# [Set exercise]
Reproduce every line of the records below verbatim, but leave the pictures out of your answer.
+---+
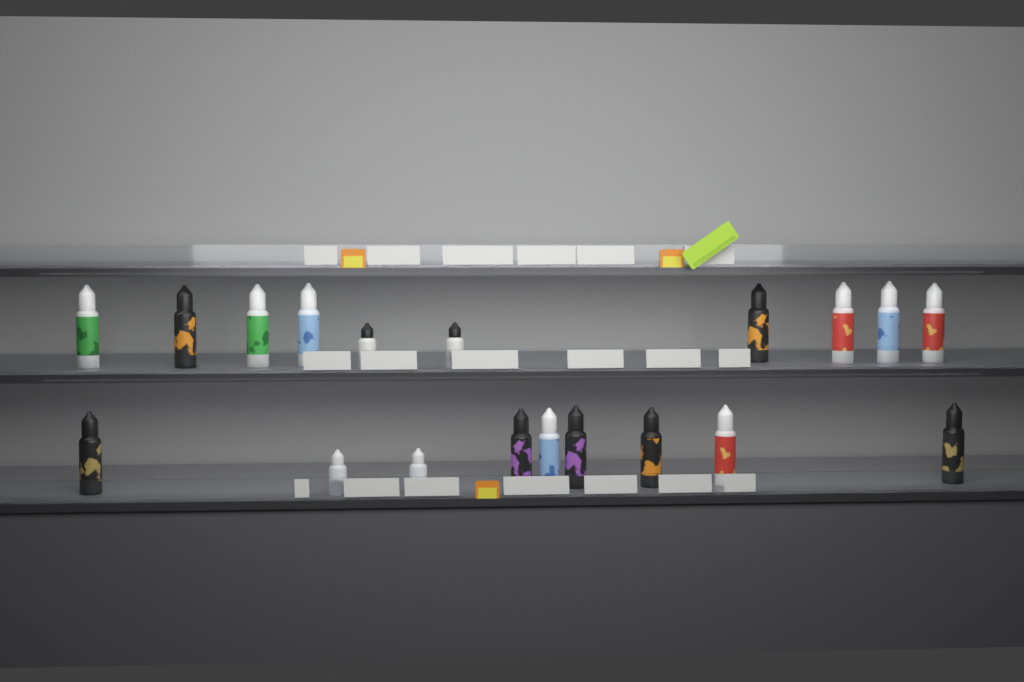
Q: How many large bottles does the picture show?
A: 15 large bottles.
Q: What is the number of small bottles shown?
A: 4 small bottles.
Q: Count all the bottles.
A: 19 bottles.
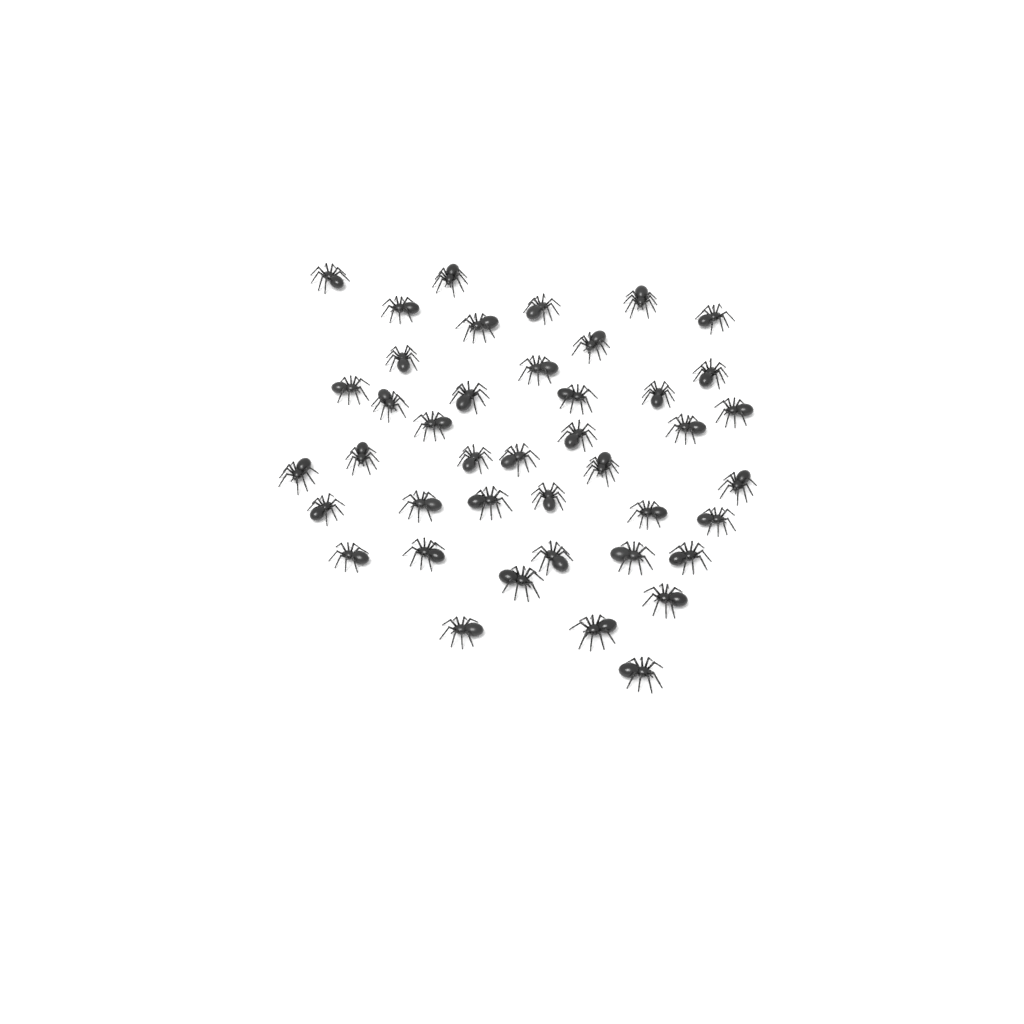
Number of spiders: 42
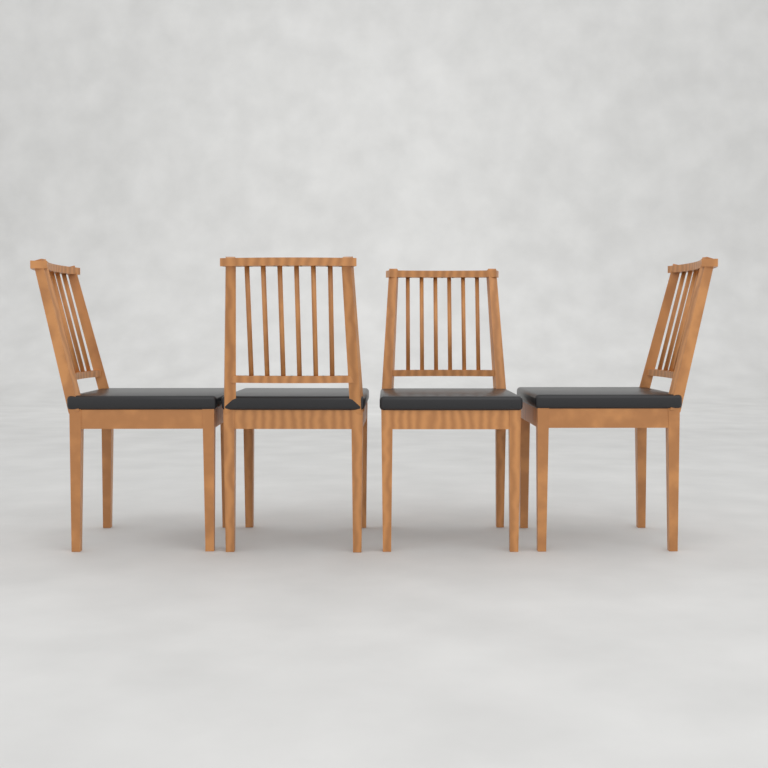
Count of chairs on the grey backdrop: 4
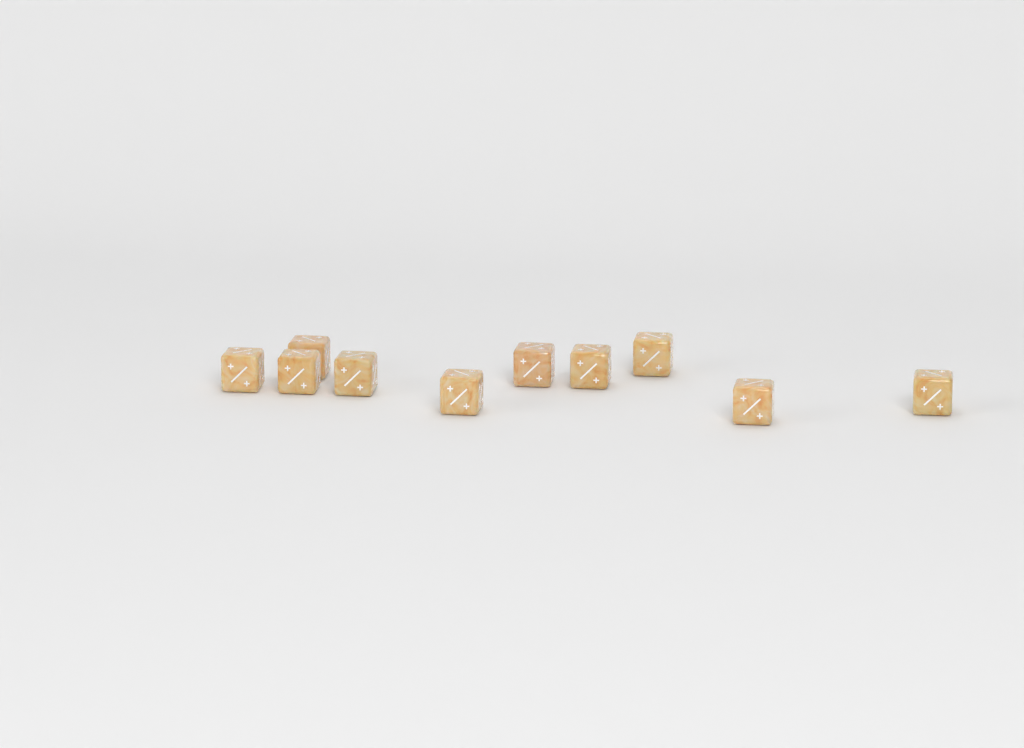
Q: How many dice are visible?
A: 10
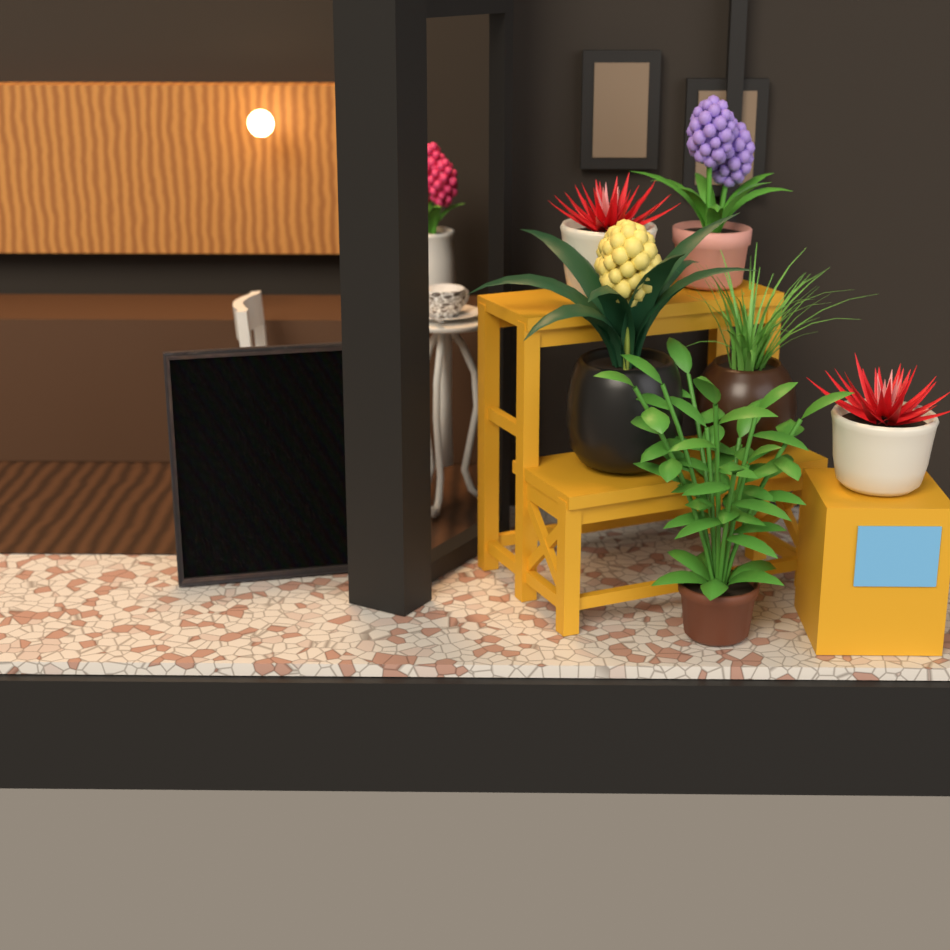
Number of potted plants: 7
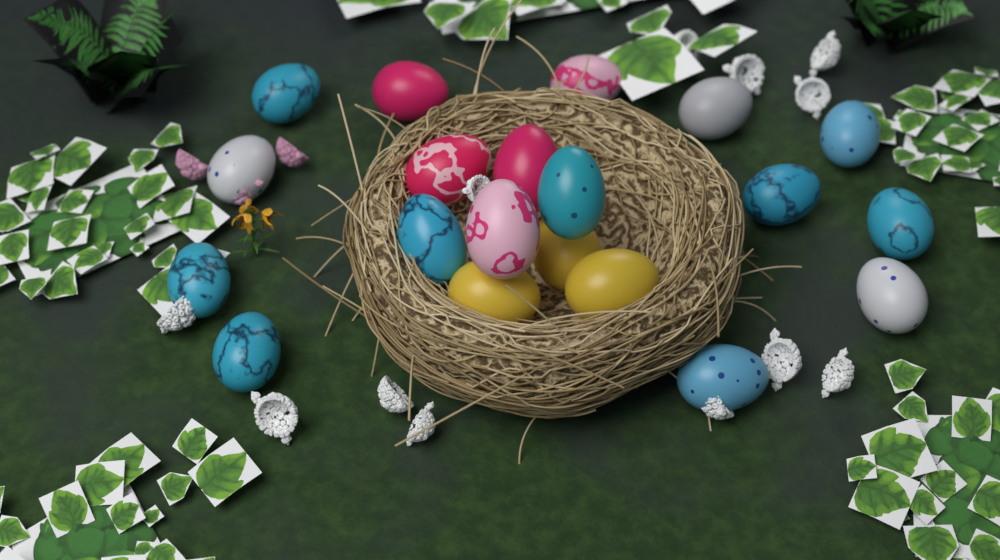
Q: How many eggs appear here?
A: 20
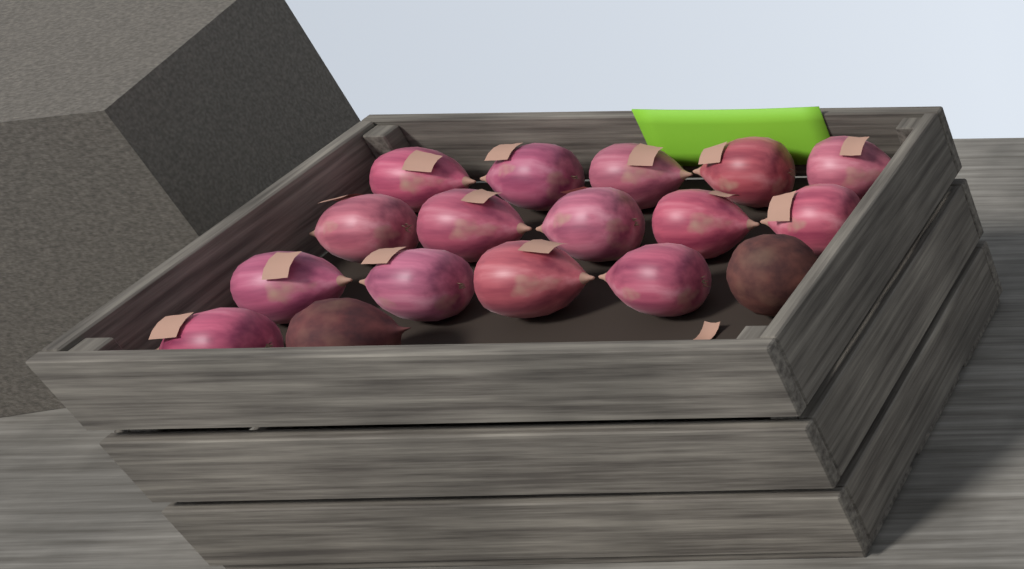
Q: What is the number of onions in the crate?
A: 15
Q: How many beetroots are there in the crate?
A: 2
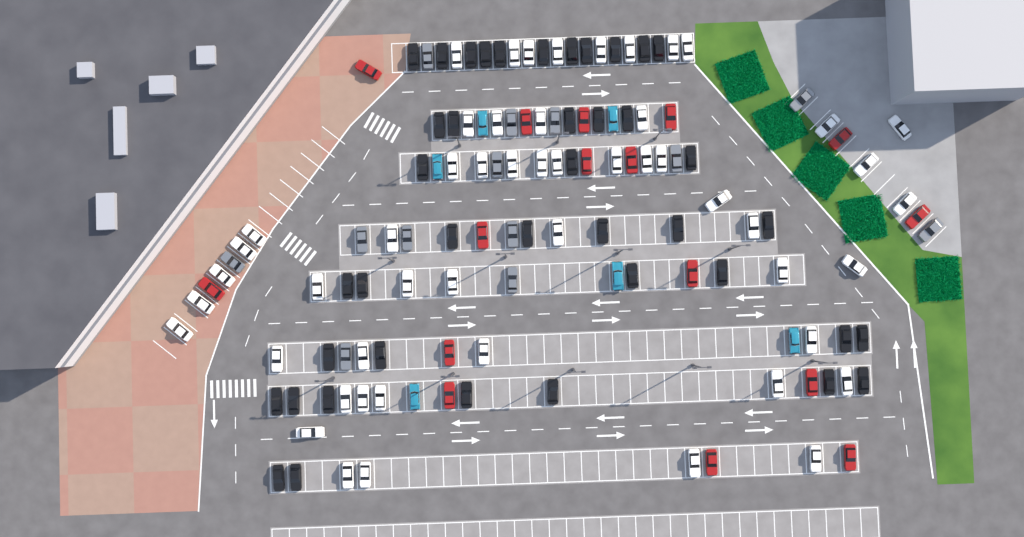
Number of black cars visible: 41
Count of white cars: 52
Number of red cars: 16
+---+
# [Task answer]
Q: How many large bottles does the picture show?
A: 15 large bottles.
Q: What is the number of small bottles shown?
A: 4 small bottles.
Q: Count all the bottles.
A: 19 bottles.
Number of spiders: 42
Count of chairs on the grey backdrop: 4
Q: How many dice are visible?
A: 10
Number of potted plants: 7
Q: How many eggs appear here?
A: 20
Q: What is the number of onions in the crate?
A: 15
Q: How many beetroots are there in the crate?
A: 2
Number of black cars visible: 41
Count of white cars: 52
Number of red cars: 16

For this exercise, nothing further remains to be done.